**Saved entries**.
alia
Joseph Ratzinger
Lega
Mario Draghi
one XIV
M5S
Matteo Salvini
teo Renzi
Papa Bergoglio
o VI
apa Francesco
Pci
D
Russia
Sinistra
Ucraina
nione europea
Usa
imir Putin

==

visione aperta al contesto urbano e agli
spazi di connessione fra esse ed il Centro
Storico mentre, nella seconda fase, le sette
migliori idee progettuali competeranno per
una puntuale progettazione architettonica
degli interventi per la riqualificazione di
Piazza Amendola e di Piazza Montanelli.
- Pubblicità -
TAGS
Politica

...

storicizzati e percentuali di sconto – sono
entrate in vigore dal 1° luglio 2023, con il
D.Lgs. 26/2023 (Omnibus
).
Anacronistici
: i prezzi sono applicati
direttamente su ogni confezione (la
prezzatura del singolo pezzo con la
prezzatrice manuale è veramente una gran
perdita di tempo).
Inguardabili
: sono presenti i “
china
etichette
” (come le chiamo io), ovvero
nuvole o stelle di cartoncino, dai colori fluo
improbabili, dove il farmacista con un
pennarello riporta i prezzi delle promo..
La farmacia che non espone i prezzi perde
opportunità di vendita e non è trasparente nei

**ASSIGNMENT**. Give only the lines from the one holding "D.Lgs. 26/2023 (Omnibus" through the one holding "opportunità di vendita", each restated exactly as it appears above.

**FINISHED TASK**.
D.Lgs. 26/2023 (Omnibus
).
Anacronistici
: i prezzi sono applicati
direttamente su ogni confezione (la
prezzatura del singolo pezzo con la
prezzatrice manuale è veramente una gran
perdita di tempo).
Inguardabili
: sono presenti i “
china
etichette
” (come le chiamo io), ovvero
nuvole o stelle di cartoncino, dai colori fluo
improbabili, dove il farmacista con un
pennarello riporta i prezzi delle promo..
La farmacia che non espone i prezzi perde
opportunità di vendita e non è trasparente nei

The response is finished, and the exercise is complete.